- [ACTION ITEM]
Find the line with "7621 | 2862 |" in the entries below. Repeat it, every following line, and the line with "8700 | 842 |", exactly and with nothing added.

- [EXTRACTED INFORMATION]
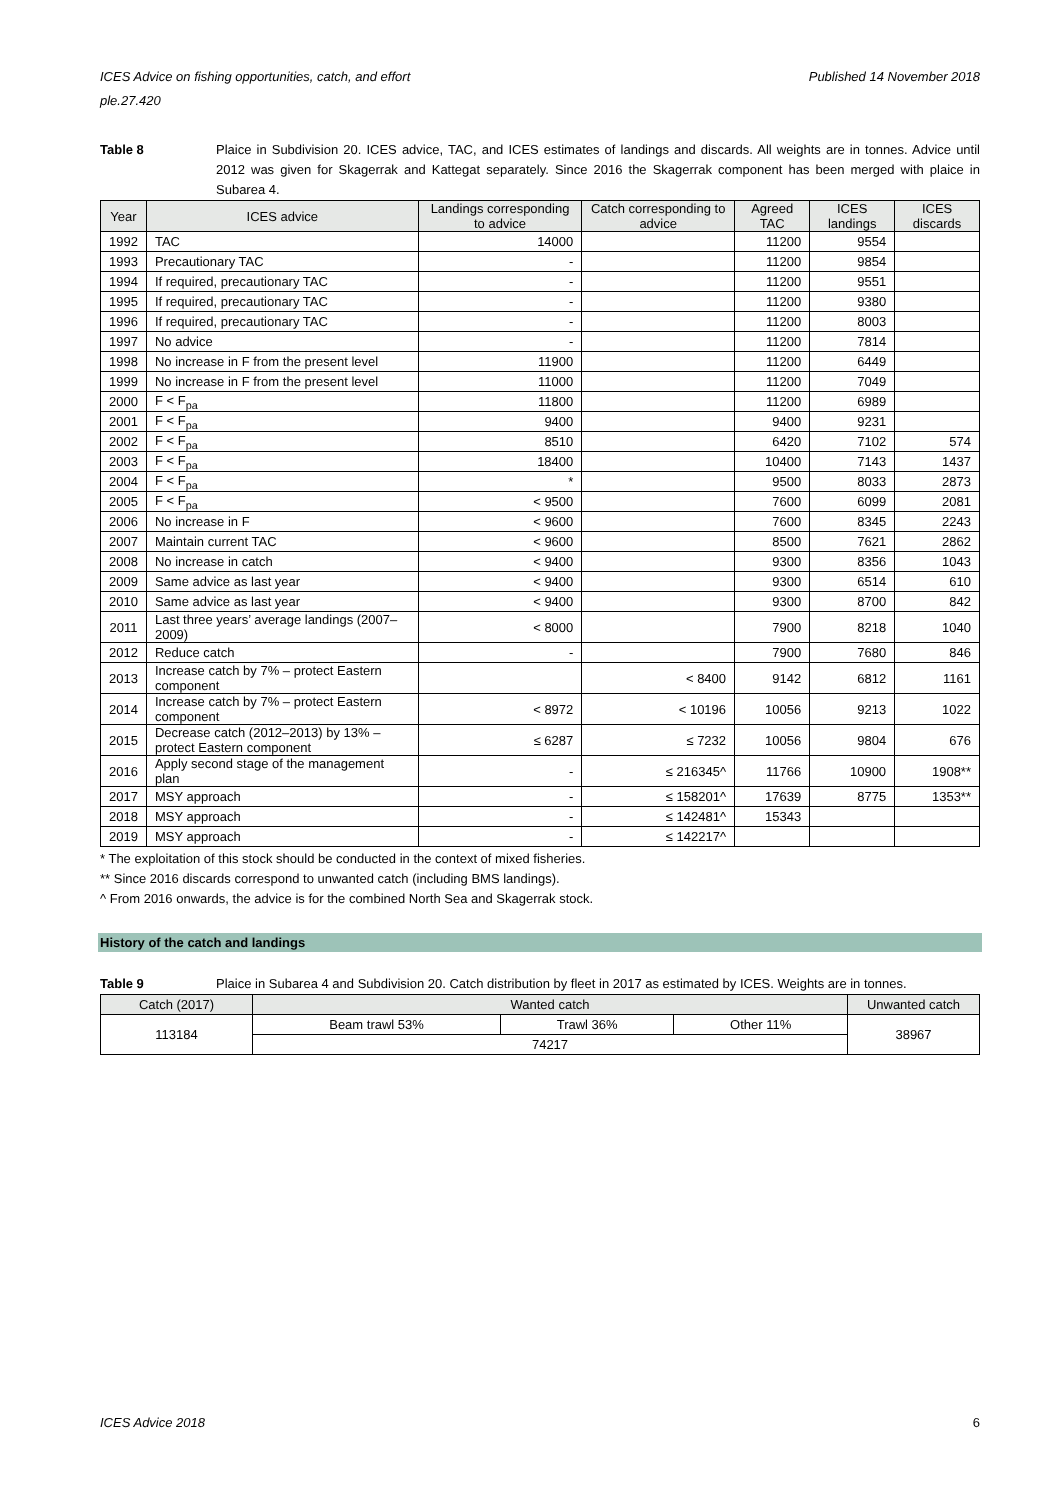Published 14 November 2018 ICES Advice on fishing opportunities, catch, and effort
ple.27.420
Table 8 Plaice in Subdivision 20. ICES advice, TAC, and ICES estimates of landings and discards. All weights are in tonnes. Advice until 2012 was given for Skagerrak and Kattegat separately. Since 2016 the Skagerrak component has been merged with plaice in Subarea 4.
| Year | ICES advice | Landings corresponding to advice | Catch corresponding to advice | Agreed TAC | ICES landings | ICES discards |
| --- | --- | --- | --- | --- | --- | --- |
| 1992 | TAC | 14000 | | 11200 | 9554 | |
| 1993 | Precautionary TAC | - | | 11200 | 9854 | |
| 1994 | If required, precautionary TAC | - | | 11200 | 9551 | |
| 1995 | If required, precautionary TAC | - | | 11200 | 9380 | |
| 1996 | If required, precautionary TAC | - | | 11200 | 8003 | |
| 1997 | No advice | - | | 11200 | 7814 | |
| 1998 | No increase in F from the present level | 11900 | | 11200 | 6449 | |
| 1999 | No increase in F from the present level | 11000 | | 11200 | 7049 | |
| 2000 | F < F<sub>pa</sub> | 11800 | | 11200 | 6989 | |
| 2001 | F < F<sub>pa</sub> | 9400 | | 9400 | 9231 | |
| 2002 | F < F<sub>pa</sub> | 8510 | | 6420 | 7102 | 574 |
| 2003 | F < F<sub>pa</sub> | 18400 | | 10400 | 7143 | 1437 |
| 2004 | F < F<sub>pa</sub> | * | | 9500 | 8033 | 2873 |
| 2005 | F < F<sub>pa</sub> | < 9500 | | 7600 | 6099 | 2081 |
| 2006 | No increase in F | < 9600 | | 7600 | 8345 | 2243 |
| 2007 | Maintain current TAC | < 9600 | | 8500 | 7621 | 2862 |
| 2008 | No increase in catch | < 9400 | | 9300 | 8356 | 1043 |
| 2009 | Same advice as last year | < 9400 | | 9300 | 6514 | 610 |
| 2010 | Same advice as last year | < 9400 | | 9300 | 8700 | 842 |
| 2011 | Last three years’ average landings (2007–2009) | < 8000 | | 7900 | 8218 | 1040 |
| 2012 | Reduce catch | - | | 7900 | 7680 | 846 |
| 2013 | Increase catch by 7% – protect Eastern component | | < 8400 | 9142 | 6812 | 1161 |
| 2014 | Increase catch by 7% – protect Eastern component | < 8972 | < 10196 | 10056 | 9213 | 1022 |
| 2015 | Decrease catch (2012–2013) by 13% – protect Eastern component | ≤ 6287 | ≤ 7232 | 10056 | 9804 | 676 |
| 2016 | Apply second stage of the management plan | - | ≤ 216345^ | 11766 | 10900 | 1908** |
| 2017 | MSY approach | - | ≤ 158201^ | 17639 | 8775 | 1353** |
| 2018 | MSY approach | - | ≤ 142481^ | 15343 | | |
| 2019 | MSY approach | - | ≤ 142217^ | | | |
* The exploitation of this stock should be conducted in the context of mixed fisheries.
** Since 2016 discards correspond to unwanted catch (including BMS landings).
^ From 2016 onwards, the advice is for the combined North Sea and Skagerrak stock.
History of the catch and landings
Table 9 Plaice in Subarea 4 and Subdivision 20. Catch distribution by fleet in 2017 as estimated by ICES. Weights are in tonnes.
| Catch (2017) | Wanted catch | | | Unwanted catch |
| --- | --- | --- | --- | --- |
| 113184 | Beam trawl 53% | Trawl 36% | Other 11% | 38967 |
| | 74217 | | | |
6 ICES Advice 2018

- [ANSWER SPACE]
| 2007 | Maintain current TAC | < 9600 | | 8500 | 7621 | 2862 |
| 2008 | No increase in catch | < 9400 | | 9300 | 8356 | 1043 |
| 2009 | Same advice as last year | < 9400 | | 9300 | 6514 | 610 |
| 2010 | Same advice as last year | < 9400 | | 9300 | 8700 | 842 |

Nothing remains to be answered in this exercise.